----- RECORDS SHOWN -----

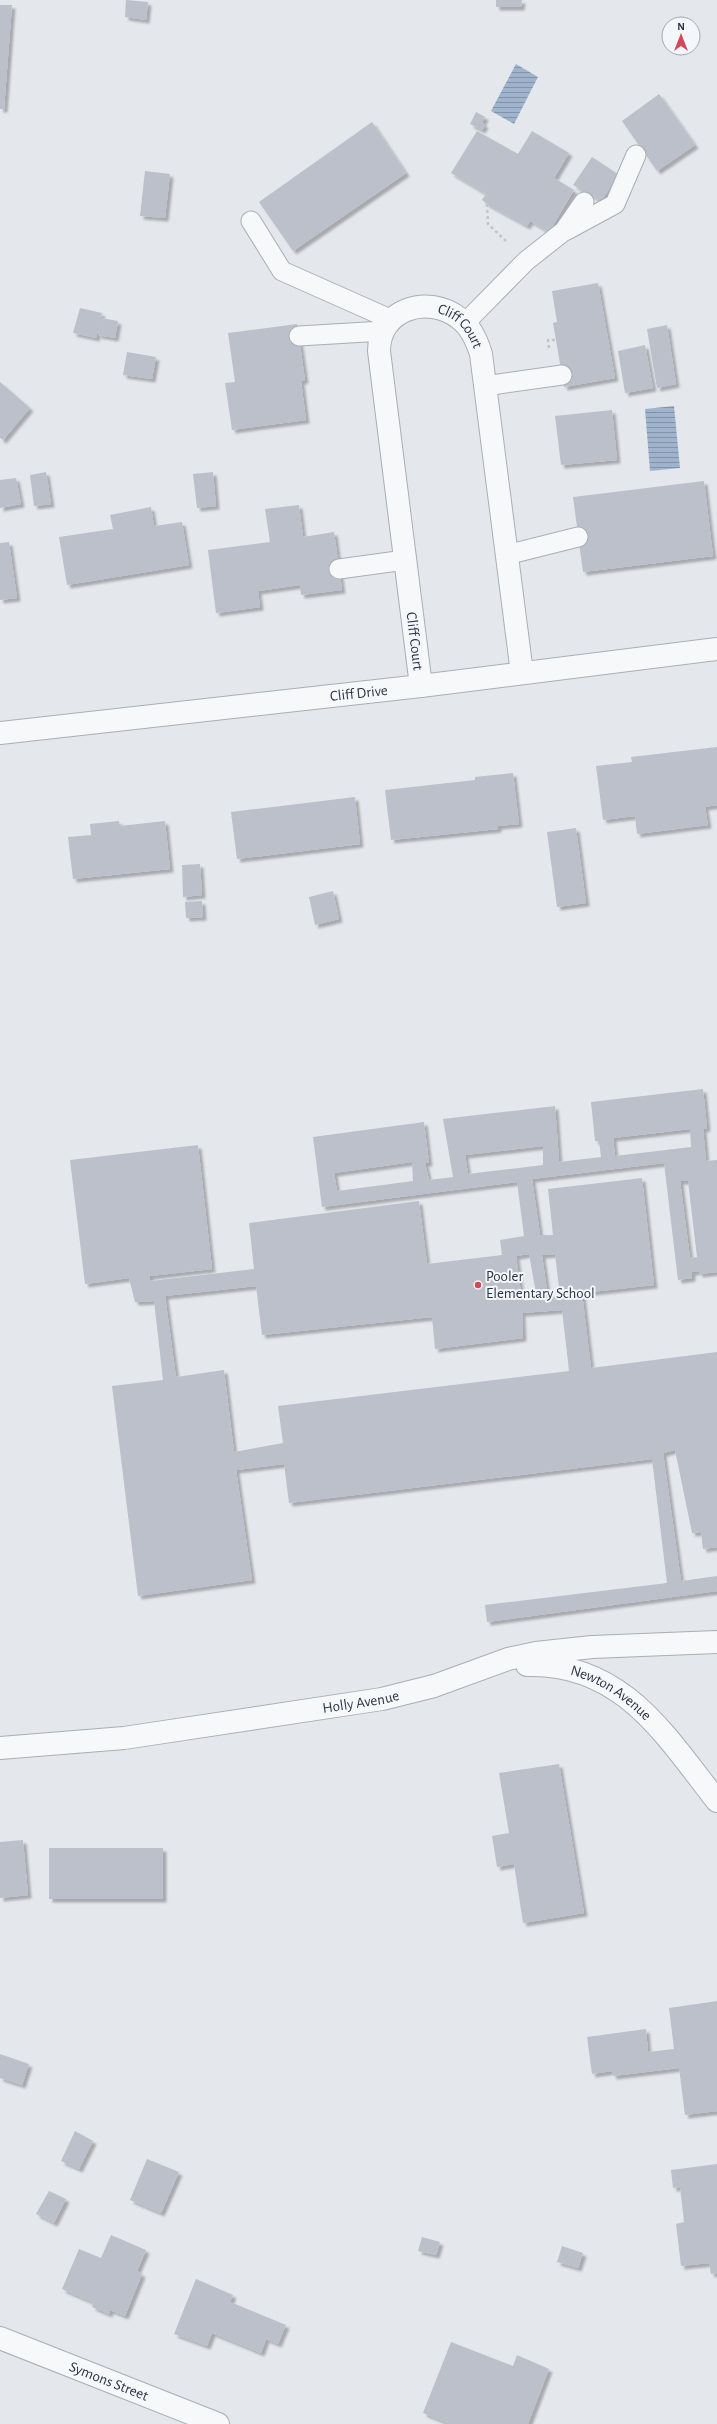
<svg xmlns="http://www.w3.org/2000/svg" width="717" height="2424" font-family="'Alegreya Sans',sans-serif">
<defs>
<pattern id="water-rules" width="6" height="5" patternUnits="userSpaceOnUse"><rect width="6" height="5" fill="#9fb4cc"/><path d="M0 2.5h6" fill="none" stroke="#8293a7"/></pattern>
<filter id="shadow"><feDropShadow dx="3.5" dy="3.5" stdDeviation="1" flood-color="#0004"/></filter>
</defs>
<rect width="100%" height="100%" fill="#e4e7ec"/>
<!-- water -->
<g fill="url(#water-rules)">
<polygon points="516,64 538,77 514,124 491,111"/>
<polygon points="674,406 680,468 650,471 645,409"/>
</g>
<!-- building -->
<g fill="#bbc0ca" fill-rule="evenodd" filter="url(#shadow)">
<polygon points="126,0 148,2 146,20 125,17"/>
<polygon points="496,0 522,0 521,7 496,7"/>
<polygon points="0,5 12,5 4,109 0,109"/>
<polygon points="659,94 695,145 657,171 622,121"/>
<polygon points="476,112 485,117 482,123 485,125 482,130 470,124"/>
<polygon points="372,122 406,173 293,251 259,202"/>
<polygon points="477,131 518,154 532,131 569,153 554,178 574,190 549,232 530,221 527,226 487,204 482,200 486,194 451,173"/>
<polygon points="592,157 619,175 601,201 573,185"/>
<polygon points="145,171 170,174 165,218 140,216"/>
<polygon points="598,283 615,378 564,387 553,323 557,322 552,291"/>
<polygon points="80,308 102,313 96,338 73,333"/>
<polygon points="101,318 118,321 115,338 98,335"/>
<polygon points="297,324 305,380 301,381 306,420 232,430 225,383 235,382 228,333"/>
<polygon points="667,325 676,384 657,388 647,329"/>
<polygon points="645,345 653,388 625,393 618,351"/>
<polygon points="127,352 156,357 152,379 123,375"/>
<polygon points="0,382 30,408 3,440 0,438"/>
<polygon points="612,410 617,460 561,465 555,416"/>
<polygon points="46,472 51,504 34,506 30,475"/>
<polygon points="213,472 216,506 197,508 193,474"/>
<polygon points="16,478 21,504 0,508 0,480"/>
<polygon points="704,481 713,556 583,572 573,497"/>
<polygon points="299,505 303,537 334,532 342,590 301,595 300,585 258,591 260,607 216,613 208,550 270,542 265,509"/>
<polygon points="151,507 154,526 182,522 189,565 67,585 59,537 113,529 110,515"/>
<polygon points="9,542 17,598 0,600 0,543"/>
<polygon points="717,747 717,805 705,807 708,825 637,834 635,816 603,820 596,766 632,762 631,757"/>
<polygon points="513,773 519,824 498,826 498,829 391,840 385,790 475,780 475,777"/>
<polygon points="355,797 360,844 237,859 231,812"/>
<polygon points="119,821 120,826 165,821 170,869 73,879 68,837 91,835 90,824"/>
<polygon points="576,828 586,903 557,907 547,832"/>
<polygon points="200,864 202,895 183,897 182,865"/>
<polygon points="333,891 339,919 315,925 309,897"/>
<polygon points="202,901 203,917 186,918 185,902"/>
<path d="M703,1089L707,1128L703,1129L706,1161L717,1160V1272L699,1274V1271L692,1272V1278L678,1280L664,1163L532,1179L540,1235H553L548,1189L642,1178L654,1285L582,1293L591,1368L717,1352V1547L703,1549L701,1532L692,1533L675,1450L663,1453L681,1581L717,1576V1591L487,1622L485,1605L667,1583L652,1459L289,1503L284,1464L236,1470L252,1580L138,1596L112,1386L163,1380L154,1301L135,1302L129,1278L85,1284L70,1160L198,1145L212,1269L150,1276V1281L254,1269L249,1223L419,1201L427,1264L502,1255L500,1240L524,1236L517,1182L322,1207L313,1137L424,1122L429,1163H425L429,1180L453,1177L443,1119L555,1106L559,1162L601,1157L599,1141H595L591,1102ZM690,1129L691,1147L615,1156L613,1138ZM543,1146V1165L468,1174L465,1155ZM412,1162L413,1181L337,1191L334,1173ZM680,1181H688L697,1257L690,1258ZM529,1254L537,1299L522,1301L516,1256ZM555,1254L560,1296L548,1298L542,1255ZM256,1286L262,1335L432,1317L435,1349L523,1338L522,1313L562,1310L569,1371L278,1406L283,1443L234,1452L224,1370L176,1377L165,1296Z"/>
<polygon points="559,1764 584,1913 523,1923 514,1864 497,1867 492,1836 509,1833 499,1773"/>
<polygon points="23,1840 28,1895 0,1898 0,1842"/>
<rect x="49" y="1848" width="114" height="51"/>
<polygon points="717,2001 717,2111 685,2115 679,2068 613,2076 612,2071 592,2074 587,2037 646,2029 648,2052 674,2049 669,2008"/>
<polygon points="0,2054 29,2064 22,2085 0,2078"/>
<polygon points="75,2131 93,2141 79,2169 61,2161"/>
<polygon points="147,2159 179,2172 161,2213 130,2200"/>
<polygon points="717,2164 717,2273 711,2274 709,2263 681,2266 676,2224 684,2222 680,2187 673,2188 671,2170"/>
<polygon points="49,2191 66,2199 54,2223 36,2214"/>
<polygon points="111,2235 146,2250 137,2271 142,2274 125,2316 110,2310 109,2314 92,2307 94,2303 62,2289 79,2249 101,2258"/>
<polygon points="422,2237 440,2242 436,2255 418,2251"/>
<polygon points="562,2246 583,2253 578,2268 557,2262"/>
<polygon points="196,2279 233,2295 230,2302 286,2325 278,2344 266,2339 261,2353 212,2333 207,2346 174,2334"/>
<polygon points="451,2342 513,2366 517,2355 549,2369 528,2424 450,2424 423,2413"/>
</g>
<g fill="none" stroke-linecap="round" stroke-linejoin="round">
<!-- lane casing -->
<g stroke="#a9aeb7" stroke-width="21">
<g id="lane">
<polyline points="251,221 282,271 390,319"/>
<polyline points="567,230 615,204 636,155"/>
<polyline points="465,323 526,261 564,231 584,202"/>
<polyline points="299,336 383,331"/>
<polyline points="485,386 562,375"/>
<polyline points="506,555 578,537"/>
<polyline points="339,569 405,560"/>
</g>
</g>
<!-- street casing -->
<g stroke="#a9aeb7" stroke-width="24">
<g id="street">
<path id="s1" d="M421,686L379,351C379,309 428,294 459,318C470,326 477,341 481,354L522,673"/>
<path id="s2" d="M0,733L421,686L717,649"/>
<path id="s3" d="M527,1665C622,1662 665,1735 717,1801"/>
<path id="s4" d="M0,1748L124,1738L382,1699L434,1686L508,1659L536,1653L592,1647L717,1642"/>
<path id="s5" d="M0,2338L218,2424"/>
</g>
</g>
<!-- path -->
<g stroke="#c2c5cb" stroke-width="2.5" stroke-dasharray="3 3" stroke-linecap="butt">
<polyline points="487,204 488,224 506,241"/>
<polyline points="549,348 548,340 556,340"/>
</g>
<!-- lane -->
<use href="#lane" stroke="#f7f8fa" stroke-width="19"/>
<!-- street -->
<use href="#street" stroke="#f7f8fa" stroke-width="22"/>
</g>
<!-- markers -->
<circle fill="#d1495b" stroke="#f4f6f9" stroke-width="1.5" cx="478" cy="1285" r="4"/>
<g text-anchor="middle" stroke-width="4" stroke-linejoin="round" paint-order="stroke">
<!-- street labels -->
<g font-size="15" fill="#2b3445" stroke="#f4f6f9">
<text dy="5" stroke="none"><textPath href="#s1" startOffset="452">Cliff Court</textPath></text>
<text transform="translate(415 641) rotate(83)" y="5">Cliff Court</text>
<text dy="5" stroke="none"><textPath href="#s2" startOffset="361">Cliff Drive</textPath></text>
<text dy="5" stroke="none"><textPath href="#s3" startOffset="91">Newton Avenue</textPath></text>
<text dy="5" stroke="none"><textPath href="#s4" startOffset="364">Holly Avenue</textPath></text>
<text dy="5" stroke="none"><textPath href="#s5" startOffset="117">Symons Street</textPath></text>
</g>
<!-- poi labels -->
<g font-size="15" fill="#2b3445" stroke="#f4f6f9" text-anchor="start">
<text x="486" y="1281">Pooler<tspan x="486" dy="17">Elementary School</tspan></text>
</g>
</g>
<!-- north arrow -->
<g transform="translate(681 36)"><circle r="19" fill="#f4f6f9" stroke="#a4a8b1"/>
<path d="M0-3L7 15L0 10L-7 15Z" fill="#d1495b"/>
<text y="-6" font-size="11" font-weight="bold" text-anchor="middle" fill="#2b3445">N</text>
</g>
</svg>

-----

* **WHAT YOU SHOULD DO**
All lines holding the word "middle" must be copied from the data.

* **ANSWER TO THIS EXERCISE**
<g text-anchor="middle" stroke-width="4" stroke-linejoin="round" paint-order="stroke">
<text y="-6" font-size="11" font-weight="bold" text-anchor="middle" fill="#2b3445">N</text>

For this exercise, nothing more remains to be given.